Ensemble Multi-Quantiles: Adaptively Flexible Distribution Prediction for Uncertainty Quantification

TL;DR

This paper introduces EMQ, an adaptive ensemble multi-quantile method for distribution prediction in regression, which improves uncertainty quantification by balancing flexibility and structure, outperforming existing methods on UCI datasets.

Contribution

The paper presents EMQ, a novel data-driven ensemble approach that adaptively learns the conditional distribution for uncertainty quantification, surpassing traditional Gaussian and flexible quantile methods.

Findings

EMQ achieves state-of-the-art performance on UCI regression datasets.

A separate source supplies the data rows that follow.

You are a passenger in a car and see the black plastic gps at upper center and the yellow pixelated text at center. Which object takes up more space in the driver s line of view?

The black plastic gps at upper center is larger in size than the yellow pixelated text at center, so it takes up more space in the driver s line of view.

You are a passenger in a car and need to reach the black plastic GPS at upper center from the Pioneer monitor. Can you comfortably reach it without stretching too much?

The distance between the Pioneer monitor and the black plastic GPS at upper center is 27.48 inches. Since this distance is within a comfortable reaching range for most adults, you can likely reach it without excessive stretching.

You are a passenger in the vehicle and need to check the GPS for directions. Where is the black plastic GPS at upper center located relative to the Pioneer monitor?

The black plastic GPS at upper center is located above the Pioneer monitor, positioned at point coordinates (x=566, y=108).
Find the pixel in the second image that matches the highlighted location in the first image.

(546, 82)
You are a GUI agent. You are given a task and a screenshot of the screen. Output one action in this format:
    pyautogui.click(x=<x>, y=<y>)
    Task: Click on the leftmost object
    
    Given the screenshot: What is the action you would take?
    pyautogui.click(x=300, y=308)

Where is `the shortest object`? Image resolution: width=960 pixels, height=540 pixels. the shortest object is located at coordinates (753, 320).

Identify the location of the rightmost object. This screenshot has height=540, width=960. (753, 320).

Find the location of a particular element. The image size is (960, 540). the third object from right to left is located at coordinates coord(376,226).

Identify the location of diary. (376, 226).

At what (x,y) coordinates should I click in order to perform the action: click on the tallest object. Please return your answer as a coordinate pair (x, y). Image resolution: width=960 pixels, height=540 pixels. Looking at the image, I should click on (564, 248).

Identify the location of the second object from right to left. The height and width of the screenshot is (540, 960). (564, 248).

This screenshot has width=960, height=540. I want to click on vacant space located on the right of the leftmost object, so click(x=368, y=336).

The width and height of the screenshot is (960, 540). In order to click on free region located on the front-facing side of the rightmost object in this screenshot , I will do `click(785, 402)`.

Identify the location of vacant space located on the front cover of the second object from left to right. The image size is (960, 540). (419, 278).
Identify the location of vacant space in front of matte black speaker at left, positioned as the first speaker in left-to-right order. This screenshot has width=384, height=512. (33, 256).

The method effectively balances model flexibility and structural integrity.

Visualization confirms the advantages of the ensemble multi-quantile approach.

Abstract

We propose a novel, succinct, and effective approach for distribution prediction to quantify uncertainty in machine learning. It incorporates adaptively flexible distribution prediction of $\mathbb{P}(\mathbf{y}|\mathbf{X}=x)$ in regression tasks. This conditional distribution's quantiles of probability levels spreading the interval $(0,1)$ are boosted by additive models which are designed by us with intuitions and interpretability. We seek an adaptive balance between the structural integrity and the flexibility for $\mathbb{P}(\mathbf{y}|\mathbf{X}=x)$, while Gaussian assumption results in a lack of flexibility for real data and highly flexible approaches (e.g., estimating the quantiles separately without a distribution structure) inevitably have drawbacks and may not lead to good generalization. This ensemble multi-quantiles approach called EMQ proposed by us is totally data-driven, and can gradually depart from Gaussian and discover the optimal conditional distribution in the boosting. On extensive regression tasks from UCI datasets, we show that EMQ achieves state-of-the-art performance comparing to many recent uncertainty quantification methods. Visualization results further illustrate the necessity and the merits of such an ensemble model.